### Material for the task
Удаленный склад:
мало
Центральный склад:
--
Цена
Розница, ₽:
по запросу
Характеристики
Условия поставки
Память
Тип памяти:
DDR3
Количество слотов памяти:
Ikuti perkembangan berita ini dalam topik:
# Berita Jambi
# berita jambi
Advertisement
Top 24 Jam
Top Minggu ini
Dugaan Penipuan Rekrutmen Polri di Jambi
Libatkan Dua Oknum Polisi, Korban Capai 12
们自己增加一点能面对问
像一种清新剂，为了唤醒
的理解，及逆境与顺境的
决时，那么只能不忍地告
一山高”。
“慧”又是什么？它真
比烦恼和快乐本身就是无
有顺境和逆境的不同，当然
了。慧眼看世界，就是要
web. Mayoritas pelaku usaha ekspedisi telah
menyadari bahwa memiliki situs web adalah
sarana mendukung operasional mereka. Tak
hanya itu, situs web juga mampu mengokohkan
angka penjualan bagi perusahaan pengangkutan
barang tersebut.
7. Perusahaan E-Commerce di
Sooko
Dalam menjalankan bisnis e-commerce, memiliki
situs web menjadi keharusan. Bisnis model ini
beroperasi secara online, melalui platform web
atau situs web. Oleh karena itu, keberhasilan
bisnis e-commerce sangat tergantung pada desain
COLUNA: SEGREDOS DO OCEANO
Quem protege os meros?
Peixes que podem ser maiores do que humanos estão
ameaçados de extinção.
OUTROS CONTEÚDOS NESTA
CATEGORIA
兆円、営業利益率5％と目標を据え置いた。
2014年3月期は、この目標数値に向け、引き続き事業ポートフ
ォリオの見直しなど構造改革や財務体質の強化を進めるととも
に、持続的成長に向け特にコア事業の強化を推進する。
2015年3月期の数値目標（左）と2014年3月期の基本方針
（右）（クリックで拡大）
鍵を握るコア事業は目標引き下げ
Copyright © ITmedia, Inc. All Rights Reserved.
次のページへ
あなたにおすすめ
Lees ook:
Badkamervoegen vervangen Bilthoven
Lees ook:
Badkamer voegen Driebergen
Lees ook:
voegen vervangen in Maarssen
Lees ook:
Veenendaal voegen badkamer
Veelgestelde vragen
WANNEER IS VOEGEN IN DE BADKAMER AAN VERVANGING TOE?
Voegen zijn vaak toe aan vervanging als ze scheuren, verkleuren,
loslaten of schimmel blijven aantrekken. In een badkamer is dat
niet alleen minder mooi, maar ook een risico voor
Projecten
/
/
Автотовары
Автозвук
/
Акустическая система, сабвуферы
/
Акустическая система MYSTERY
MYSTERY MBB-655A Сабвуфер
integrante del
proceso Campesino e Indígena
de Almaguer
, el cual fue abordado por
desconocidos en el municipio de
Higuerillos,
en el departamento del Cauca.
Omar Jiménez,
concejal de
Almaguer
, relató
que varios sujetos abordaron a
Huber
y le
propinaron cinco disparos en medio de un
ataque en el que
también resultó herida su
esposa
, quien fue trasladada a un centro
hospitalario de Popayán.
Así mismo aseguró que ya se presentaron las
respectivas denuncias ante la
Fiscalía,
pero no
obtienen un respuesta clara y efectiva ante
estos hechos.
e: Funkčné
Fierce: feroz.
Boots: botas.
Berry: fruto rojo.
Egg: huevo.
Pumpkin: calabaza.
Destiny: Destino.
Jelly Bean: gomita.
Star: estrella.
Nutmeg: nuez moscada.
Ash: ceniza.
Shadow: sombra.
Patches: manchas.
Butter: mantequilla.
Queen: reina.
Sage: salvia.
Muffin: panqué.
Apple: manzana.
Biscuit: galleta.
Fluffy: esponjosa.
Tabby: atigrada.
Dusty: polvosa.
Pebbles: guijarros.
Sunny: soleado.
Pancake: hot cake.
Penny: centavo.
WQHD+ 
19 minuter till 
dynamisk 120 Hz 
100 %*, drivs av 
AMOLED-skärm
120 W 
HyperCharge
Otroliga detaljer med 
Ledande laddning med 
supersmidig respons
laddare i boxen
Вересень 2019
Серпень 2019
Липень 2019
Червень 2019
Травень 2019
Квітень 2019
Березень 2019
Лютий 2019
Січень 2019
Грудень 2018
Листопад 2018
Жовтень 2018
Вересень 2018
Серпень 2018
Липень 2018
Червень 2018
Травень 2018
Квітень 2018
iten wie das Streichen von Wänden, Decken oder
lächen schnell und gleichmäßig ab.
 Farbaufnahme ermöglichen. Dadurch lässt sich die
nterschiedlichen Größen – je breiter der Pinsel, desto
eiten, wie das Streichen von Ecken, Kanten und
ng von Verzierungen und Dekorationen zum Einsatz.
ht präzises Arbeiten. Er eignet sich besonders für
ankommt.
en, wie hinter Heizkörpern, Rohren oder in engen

### Directive
Output should match, line for line, the stretch of the material above from the line holding "Berry: fruto rojo." through the line holding "Жовтень 2018".

### Result
Berry: fruto rojo.
Egg: huevo.
Pumpkin: calabaza.
Destiny: Destino.
Jelly Bean: gomita.
Star: estrella.
Nutmeg: nuez moscada.
Ash: ceniza.
Shadow: sombra.
Patches: manchas.
Butter: mantequilla.
Queen: reina.
Sage: salvia.
Muffin: panqué.
Apple: manzana.
Biscuit: galleta.
Fluffy: esponjosa.
Tabby: atigrada.
Dusty: polvosa.
Pebbles: guijarros.
Sunny: soleado.
Pancake: hot cake.
Penny: centavo.
WQHD+ 
19 minuter till 
dynamisk 120 Hz 
100 %*, drivs av 
AMOLED-skärm
120 W 
HyperCharge
Otroliga detaljer med 
Ledande laddning med 
supersmidig respons
laddare i boxen
Вересень 2019
Серпень 2019
Липень 2019
Червень 2019
Травень 2019
Квітень 2019
Березень 2019
Лютий 2019
Січень 2019
Грудень 2018
Листопад 2018
Жовтень 2018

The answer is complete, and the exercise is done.